Aftab Alam

Personal information
- Born: 30 November 1992 (age 33) Nangarhar, Afghanistan
- Batting: Right-handed
- Bowling: Right-arm fast
- Role: All-rounder

International information
- National side: Afghanistan;
- ODI debut (cap 17): 16 February 2010 v Canada
- Last ODI: 22 June 2019 v India
- ODI shirt no.: 55
- T20I debut (cap 20): 24 March 2012 v Ireland
- Last T20I: 22 August 2018 v Ireland
- T20I shirt no.: 55

Domestic team information
- 2017: Speen Ghar Tigers
- 2020: Dambulla Viiking
- 2025: Durbar Rajshahi

Career statistics
| Competition | ODI | T20I | FC | LA |
| Matches | 27 | 12 | 8 | 50 |
| Runs scored | 80 | 2 | 129 | 223 |
| Batting average | 11.42 | 1 | 10.75 | 12.38 |
| 100s/50s | 0/0 | 0/0 | 0/0 | 0/0 |
| Top score | 16* | 1* | 36 | 33 |
| Balls bowled | 1,257 | 245 | 1,143 | 2,383 |
| Wickets | 41 | 11 | 17 | 69 |
| Bowling average | 25.19 | 29.45 | 35.05 | 29.10 |
| 5 wickets in innings | 0 | 0 | 2 | 0 |
| 10 wickets in match | 0 | 0 | 0 | 0 |
| Best bowling | 4/25 | 2/23 | 6/38 | 4/25 |
| Catches/stumpings | 6/– | 3/– | 7/– | 13/– |

Medal record
Representing Afghanistan
Men's Cricket
Asian Games
| Silver medal – second place | 2010 Guangzhou | Team |
- Source: Cricinfo, 21 July 2022

= Aftab Alam (Afghan cricketer) =

Afghan cricketer (born 1992)

Aftab Alam (born 30 November 1992) is an Afghan international cricketer.

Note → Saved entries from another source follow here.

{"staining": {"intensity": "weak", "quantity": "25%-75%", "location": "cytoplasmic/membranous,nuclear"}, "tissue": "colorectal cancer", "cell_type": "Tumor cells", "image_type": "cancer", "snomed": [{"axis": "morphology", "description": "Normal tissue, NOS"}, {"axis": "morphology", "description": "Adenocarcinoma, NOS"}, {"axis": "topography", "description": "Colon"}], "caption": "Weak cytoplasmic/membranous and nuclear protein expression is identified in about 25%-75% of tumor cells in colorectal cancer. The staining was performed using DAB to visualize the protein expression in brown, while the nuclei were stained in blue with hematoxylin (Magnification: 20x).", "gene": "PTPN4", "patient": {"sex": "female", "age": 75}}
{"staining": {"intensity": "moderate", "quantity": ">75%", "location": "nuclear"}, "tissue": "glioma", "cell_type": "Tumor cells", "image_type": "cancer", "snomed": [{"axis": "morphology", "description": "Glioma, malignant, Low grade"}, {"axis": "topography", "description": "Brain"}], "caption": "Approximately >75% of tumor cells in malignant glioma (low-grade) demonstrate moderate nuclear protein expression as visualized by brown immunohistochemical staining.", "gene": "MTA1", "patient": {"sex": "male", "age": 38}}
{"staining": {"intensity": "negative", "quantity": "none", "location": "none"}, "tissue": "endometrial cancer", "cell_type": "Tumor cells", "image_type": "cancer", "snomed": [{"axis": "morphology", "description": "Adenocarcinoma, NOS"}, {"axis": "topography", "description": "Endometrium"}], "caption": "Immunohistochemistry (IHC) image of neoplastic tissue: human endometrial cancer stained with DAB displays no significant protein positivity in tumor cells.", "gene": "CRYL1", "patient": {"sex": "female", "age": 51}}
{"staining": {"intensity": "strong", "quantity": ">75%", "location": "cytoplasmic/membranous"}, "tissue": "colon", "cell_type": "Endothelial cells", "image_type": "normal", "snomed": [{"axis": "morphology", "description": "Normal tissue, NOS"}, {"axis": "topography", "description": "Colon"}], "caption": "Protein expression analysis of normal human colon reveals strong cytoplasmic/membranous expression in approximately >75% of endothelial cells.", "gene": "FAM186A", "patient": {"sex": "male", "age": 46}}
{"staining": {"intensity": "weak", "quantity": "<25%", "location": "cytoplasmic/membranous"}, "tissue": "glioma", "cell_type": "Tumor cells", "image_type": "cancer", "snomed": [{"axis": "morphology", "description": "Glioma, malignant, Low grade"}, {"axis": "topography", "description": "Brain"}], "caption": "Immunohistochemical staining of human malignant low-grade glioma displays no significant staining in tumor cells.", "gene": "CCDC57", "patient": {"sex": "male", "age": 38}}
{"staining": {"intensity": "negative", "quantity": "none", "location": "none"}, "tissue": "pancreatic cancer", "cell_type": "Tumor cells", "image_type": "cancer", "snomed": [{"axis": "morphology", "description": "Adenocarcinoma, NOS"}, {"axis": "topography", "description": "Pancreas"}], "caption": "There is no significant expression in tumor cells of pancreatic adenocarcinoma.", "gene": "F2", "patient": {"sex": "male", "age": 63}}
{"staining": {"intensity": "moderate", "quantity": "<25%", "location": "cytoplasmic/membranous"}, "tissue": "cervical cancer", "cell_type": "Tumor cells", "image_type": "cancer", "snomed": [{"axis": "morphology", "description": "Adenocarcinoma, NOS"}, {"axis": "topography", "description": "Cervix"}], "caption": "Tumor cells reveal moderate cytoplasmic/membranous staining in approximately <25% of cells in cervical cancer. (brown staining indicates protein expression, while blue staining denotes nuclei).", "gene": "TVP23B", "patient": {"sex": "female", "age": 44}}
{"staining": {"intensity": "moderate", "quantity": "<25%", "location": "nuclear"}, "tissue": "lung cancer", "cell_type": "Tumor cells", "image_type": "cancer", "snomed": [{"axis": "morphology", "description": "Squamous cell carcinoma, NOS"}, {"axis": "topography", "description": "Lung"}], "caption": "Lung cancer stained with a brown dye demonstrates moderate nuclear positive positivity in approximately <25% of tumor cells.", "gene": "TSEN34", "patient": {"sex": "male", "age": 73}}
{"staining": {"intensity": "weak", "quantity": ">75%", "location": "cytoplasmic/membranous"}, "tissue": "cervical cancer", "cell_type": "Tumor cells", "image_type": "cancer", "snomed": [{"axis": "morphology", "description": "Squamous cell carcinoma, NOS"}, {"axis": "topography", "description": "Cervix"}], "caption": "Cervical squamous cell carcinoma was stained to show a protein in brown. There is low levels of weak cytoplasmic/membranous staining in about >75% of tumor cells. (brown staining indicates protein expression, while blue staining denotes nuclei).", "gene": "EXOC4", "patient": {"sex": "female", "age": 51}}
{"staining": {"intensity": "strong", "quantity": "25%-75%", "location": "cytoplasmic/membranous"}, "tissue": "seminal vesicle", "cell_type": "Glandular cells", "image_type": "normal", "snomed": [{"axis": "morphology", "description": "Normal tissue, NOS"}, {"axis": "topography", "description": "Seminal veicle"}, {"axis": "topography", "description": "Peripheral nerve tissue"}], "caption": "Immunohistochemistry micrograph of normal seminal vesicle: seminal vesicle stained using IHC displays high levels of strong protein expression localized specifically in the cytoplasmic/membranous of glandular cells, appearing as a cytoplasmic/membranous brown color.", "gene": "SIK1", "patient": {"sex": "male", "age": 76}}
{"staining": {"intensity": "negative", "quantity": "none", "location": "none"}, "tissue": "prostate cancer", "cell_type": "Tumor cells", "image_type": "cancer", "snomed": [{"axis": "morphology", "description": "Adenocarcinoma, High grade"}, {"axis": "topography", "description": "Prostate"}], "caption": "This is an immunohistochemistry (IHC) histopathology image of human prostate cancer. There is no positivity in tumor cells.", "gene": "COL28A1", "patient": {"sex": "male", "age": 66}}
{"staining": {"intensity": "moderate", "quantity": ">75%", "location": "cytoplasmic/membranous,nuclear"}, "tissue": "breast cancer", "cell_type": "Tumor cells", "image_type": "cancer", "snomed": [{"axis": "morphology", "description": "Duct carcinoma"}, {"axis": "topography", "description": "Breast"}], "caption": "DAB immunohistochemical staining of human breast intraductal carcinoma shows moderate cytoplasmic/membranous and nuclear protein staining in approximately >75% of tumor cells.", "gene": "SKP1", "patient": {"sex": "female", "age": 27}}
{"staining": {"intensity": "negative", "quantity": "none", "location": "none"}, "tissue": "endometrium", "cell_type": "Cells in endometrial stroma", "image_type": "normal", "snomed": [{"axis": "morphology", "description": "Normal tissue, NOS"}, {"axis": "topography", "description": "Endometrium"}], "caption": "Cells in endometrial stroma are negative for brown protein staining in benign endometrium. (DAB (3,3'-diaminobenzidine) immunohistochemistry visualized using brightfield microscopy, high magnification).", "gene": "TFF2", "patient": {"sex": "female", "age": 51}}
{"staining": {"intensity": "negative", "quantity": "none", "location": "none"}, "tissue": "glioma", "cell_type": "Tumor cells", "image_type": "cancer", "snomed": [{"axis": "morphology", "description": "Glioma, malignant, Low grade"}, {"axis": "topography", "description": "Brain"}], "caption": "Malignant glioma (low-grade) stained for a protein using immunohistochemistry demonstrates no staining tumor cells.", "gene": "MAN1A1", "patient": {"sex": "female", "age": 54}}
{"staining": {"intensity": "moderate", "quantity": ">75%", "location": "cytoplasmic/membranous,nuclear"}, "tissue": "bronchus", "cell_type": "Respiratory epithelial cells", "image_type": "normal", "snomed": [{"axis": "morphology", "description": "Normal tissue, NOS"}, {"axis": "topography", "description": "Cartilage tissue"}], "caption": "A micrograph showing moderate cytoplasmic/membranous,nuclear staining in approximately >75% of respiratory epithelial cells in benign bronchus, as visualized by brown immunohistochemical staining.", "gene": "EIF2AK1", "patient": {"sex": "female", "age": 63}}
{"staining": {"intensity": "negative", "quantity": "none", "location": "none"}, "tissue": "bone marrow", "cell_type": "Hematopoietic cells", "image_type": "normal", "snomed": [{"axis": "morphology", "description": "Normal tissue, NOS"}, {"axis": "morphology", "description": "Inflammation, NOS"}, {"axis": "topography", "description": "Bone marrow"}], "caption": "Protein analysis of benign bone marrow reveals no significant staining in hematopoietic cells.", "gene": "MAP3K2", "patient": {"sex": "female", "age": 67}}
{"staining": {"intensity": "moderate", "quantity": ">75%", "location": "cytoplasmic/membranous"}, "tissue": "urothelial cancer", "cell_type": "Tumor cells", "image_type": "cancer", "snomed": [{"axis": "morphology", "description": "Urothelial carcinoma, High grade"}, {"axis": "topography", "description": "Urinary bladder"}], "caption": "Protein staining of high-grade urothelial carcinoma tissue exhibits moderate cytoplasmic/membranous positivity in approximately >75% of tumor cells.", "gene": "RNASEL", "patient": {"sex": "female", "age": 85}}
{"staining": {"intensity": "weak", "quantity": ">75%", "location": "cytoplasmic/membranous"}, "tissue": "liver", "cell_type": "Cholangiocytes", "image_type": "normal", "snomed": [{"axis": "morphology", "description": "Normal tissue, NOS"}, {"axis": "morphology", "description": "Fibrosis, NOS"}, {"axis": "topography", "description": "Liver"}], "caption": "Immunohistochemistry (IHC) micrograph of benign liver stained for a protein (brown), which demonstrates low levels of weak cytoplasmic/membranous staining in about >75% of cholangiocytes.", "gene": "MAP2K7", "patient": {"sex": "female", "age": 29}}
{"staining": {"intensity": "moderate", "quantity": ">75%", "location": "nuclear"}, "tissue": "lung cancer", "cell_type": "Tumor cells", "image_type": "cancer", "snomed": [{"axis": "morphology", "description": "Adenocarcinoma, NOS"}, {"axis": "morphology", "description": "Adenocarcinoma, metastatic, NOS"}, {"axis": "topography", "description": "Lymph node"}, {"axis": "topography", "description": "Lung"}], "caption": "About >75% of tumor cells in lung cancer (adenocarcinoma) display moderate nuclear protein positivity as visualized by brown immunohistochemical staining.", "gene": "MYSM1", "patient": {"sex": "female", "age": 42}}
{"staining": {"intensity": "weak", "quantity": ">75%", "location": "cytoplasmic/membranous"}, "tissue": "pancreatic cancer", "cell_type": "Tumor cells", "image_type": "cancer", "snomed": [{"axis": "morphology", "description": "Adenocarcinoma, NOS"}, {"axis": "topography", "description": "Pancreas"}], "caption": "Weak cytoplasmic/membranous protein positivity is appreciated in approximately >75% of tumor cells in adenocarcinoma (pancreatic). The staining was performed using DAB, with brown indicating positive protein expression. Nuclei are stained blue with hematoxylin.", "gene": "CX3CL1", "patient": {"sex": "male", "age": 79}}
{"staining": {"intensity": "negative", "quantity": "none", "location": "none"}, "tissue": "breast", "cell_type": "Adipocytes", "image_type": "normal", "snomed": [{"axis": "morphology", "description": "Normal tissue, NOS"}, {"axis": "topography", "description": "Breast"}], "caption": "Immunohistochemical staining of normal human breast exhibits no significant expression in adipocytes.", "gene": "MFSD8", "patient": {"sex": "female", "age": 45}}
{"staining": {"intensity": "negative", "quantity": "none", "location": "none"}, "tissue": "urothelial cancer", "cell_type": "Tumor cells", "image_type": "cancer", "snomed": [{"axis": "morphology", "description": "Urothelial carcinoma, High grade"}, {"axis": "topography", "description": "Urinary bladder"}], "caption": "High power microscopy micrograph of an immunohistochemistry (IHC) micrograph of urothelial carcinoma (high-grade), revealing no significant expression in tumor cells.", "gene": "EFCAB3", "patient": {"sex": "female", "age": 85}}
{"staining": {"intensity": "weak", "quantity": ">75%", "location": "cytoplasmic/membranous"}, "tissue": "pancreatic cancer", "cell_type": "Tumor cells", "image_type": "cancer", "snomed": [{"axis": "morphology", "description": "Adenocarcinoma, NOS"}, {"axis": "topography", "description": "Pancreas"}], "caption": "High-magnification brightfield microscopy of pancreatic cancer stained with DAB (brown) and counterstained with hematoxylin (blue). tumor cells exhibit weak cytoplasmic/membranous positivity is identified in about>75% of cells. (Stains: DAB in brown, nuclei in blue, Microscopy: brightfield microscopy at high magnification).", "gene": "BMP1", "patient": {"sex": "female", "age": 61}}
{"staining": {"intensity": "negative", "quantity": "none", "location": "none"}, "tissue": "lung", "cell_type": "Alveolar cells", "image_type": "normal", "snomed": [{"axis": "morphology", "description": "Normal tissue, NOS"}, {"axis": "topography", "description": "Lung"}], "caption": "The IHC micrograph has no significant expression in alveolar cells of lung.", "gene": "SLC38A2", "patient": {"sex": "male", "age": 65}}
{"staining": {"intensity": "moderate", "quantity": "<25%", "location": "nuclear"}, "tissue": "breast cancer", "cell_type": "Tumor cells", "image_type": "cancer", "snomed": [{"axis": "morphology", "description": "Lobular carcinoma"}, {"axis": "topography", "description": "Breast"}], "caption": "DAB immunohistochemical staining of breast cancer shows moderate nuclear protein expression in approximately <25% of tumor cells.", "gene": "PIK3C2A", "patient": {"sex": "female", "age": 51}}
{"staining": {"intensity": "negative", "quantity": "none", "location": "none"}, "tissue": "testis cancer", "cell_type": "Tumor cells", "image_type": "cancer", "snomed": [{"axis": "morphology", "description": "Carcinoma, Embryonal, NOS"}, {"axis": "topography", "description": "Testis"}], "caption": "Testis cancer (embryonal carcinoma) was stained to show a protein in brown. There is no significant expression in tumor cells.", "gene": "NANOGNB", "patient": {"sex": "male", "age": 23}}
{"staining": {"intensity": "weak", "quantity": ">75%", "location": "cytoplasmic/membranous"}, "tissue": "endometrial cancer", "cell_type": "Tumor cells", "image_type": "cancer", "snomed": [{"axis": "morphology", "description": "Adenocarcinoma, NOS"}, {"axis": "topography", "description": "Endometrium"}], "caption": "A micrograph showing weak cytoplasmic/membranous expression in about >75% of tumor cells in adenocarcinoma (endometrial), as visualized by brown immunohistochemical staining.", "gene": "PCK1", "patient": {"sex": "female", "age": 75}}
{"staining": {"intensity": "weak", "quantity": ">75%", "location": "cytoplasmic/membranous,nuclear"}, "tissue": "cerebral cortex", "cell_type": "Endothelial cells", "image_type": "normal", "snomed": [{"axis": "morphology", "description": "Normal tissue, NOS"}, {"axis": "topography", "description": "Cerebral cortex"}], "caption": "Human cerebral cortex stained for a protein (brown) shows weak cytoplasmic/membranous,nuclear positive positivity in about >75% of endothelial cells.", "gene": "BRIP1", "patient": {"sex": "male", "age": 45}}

He made his One Day International (ODI) debut for the Afghanistan national cricket team in early 2010. Alam has been known for his right-arm fast bowling. He made his first-class debut for Mis Ainak Region in the 2017–18 Ahmad Shah Abdali 4-day Tournament on 13 November 2017.

In July 2018, he was the leading wicket-taker for Speen Ghar Region in the 2018 Ghazi Amanullah Khan Regional One Day Tournament, with ten dismissals in four matches.

In September 2018, he was named in Balkh's squad in the first edition of the Afghanistan Premier League tournament.

In April 2019, Alam was named in Afghanistan's squad for the 2019 Cricket World Cup. However, he was ruled out of the tournament due to "exceptional circumstances" and was replaced by Sayed Shirzad. It later emerged that he was sent home following allegations of serious misbehavior with a female guest at the team hotel in Southampton. After the tournament, the Afghanistan Cricket Board (ACB) banned Alam for one year from all cricket, following a series of incidents that took place during the Cricket World Cup. His national contract was also suspended for the mentioned period. In June 2020, the ACB confirmed that his ban had ended and that he had joined the national team at a training camp.